Answer to Question #70537 in Economics of Enterprise for Zanab Nazir
Kitty Russell’s Longbranch Cafe in Sausalito recently reduced Nachos Supreme appetizer prices
from $5 to $3 for afternoon “early bird” customers and enjoyed a resulting increase in sales
from 60 to 180 orders per day. Beverage sales also increased from 30 to 150 units per day.
A. Calculate the arc price elasticity of demand for Nachos Supreme appetizers.

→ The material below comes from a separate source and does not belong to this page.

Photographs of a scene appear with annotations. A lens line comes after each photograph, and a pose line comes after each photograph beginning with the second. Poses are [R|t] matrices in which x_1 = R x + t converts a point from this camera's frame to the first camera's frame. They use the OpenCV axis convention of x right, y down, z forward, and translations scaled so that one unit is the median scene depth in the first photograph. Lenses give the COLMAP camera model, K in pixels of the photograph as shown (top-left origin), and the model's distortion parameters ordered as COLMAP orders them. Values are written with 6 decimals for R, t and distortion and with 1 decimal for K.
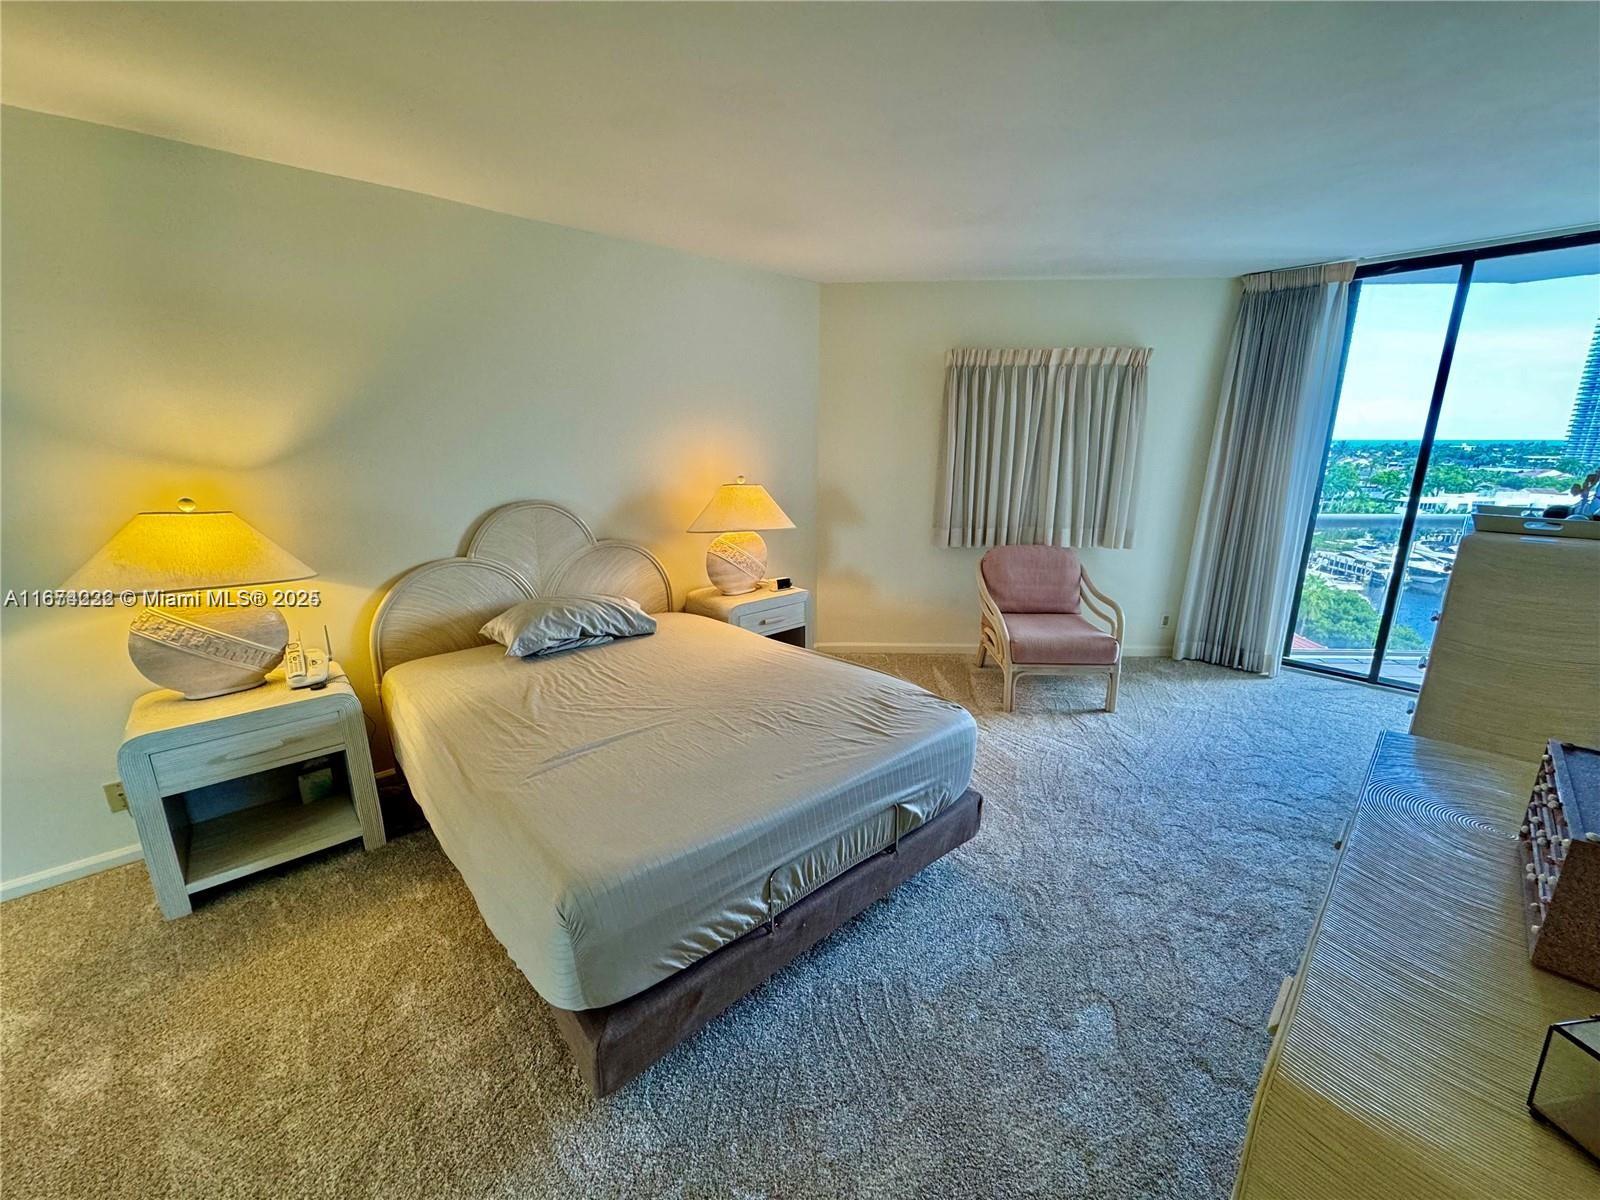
lens RADIAL K [[634.3, 0, 823.3], [0, 634.3, 608.5], [0, 0, 1]] dist [-0.001580, -0.000528]
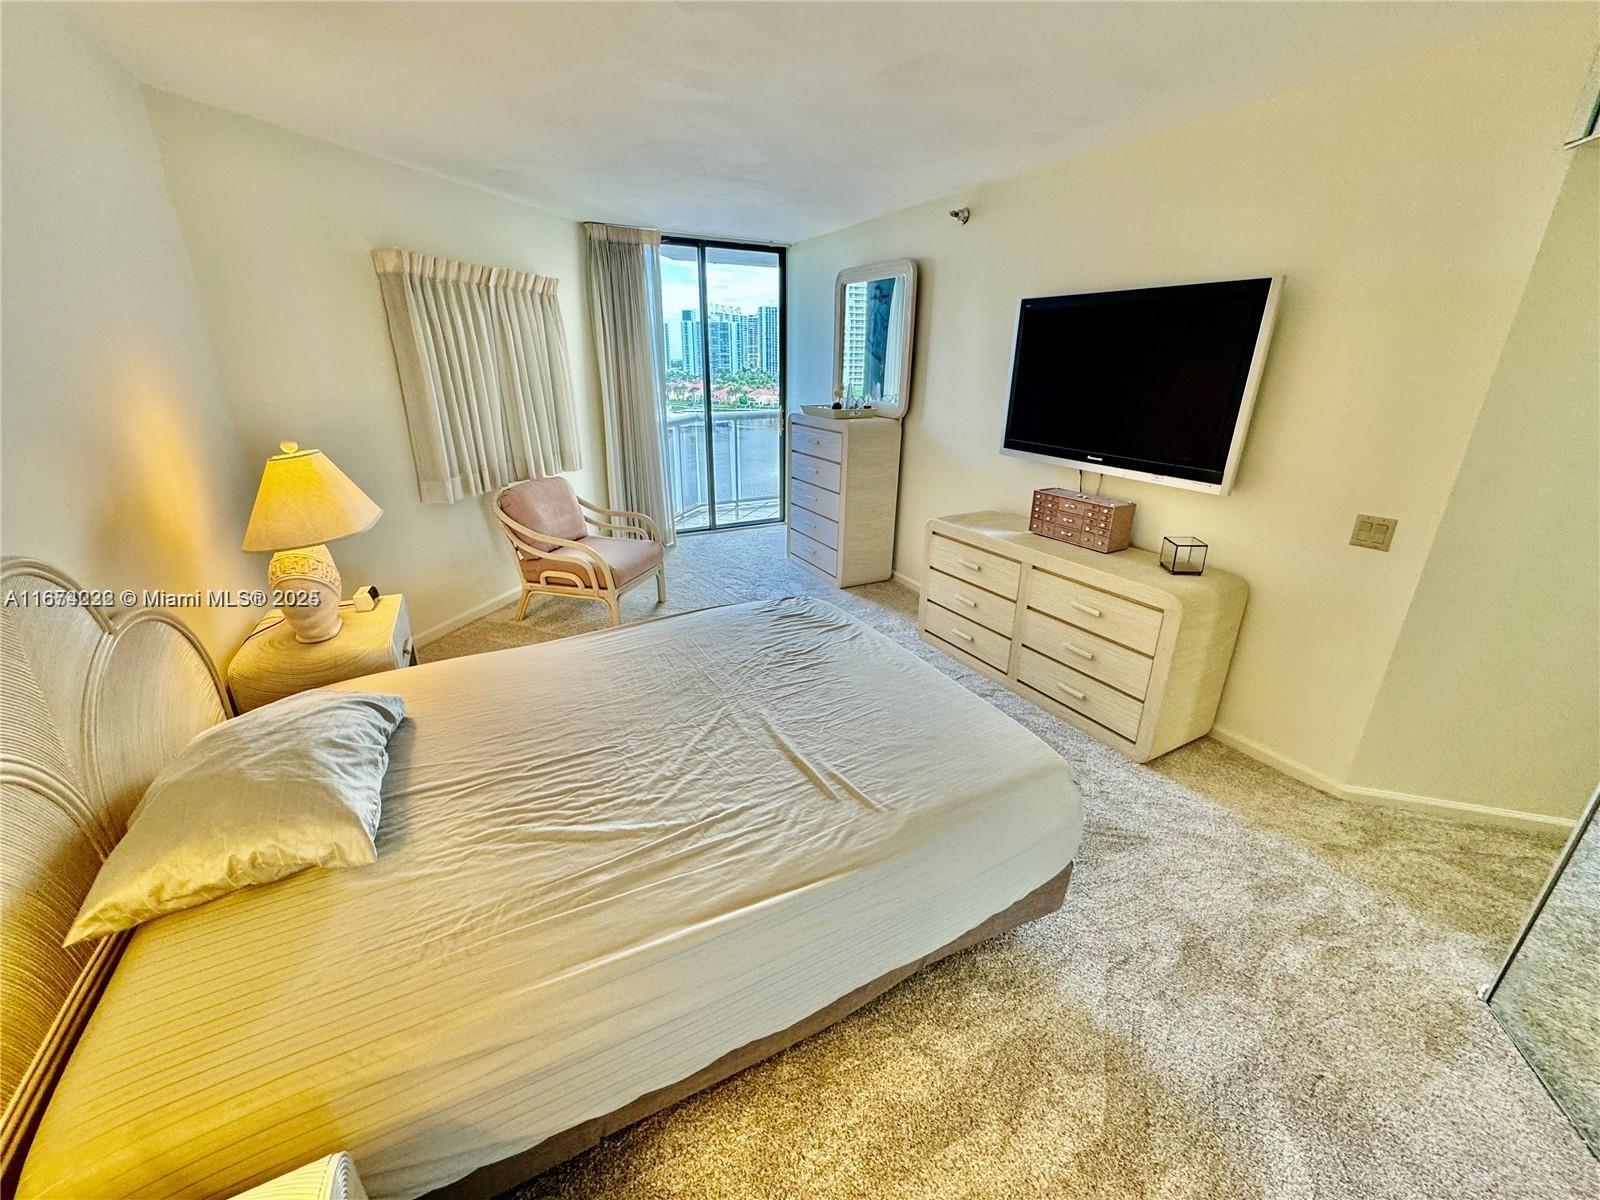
lens RADIAL K [[634.3, 0, 784.6], [0, 634.3, 598.5], [0, 0, 1]] dist [-0.001580, -0.000528]
pose [[0.270039, -0.338146, 0.901519, -0.601062], [0.239871, 0.930408, 0.277132, -0.127883], [-0.932492, 0.141412, 0.332358, 0.411358]]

B. Calculate the arc cross-price elasticity of demand between beverage sales and appetizer
C. Holding all else equal, would you expect an additional appetizer price decrease to $2.50
to cause both appetizer and beverage revenues to rise? Explain
Hint: For Arc use average price (P1+ P2/2) and quantity as average quantity (Q1+Q2/2).
P1 = $5, P2 = $3, Q1 = 60, Q2 = 180 Nachos Supreme appetizers per day. Beverage sales: Q1 = 30, Q2 = 150 units per day. A. The arc price elasticity of demand for Nachos Supreme appetizers is: Ed = (180 - 60)/(3 - 5)*(3 + 5)/(180 + 60) = -120/2*8/240 = -2, so demand is elastic. B. The arc cross-price elasticity of demand between beverage sales and appetizer prices is: Ed = (150 - 30)/(3 - 5)*(3 + 5)/(150 + 30) = -120/2*8/180 = -2.66, so the products are complements. C. If we expect an additional appetizer price decrease to $2.50, then it would cause appetizer and beverage revenues to rise, because the demand for appetizer is elastic and the goods are complements.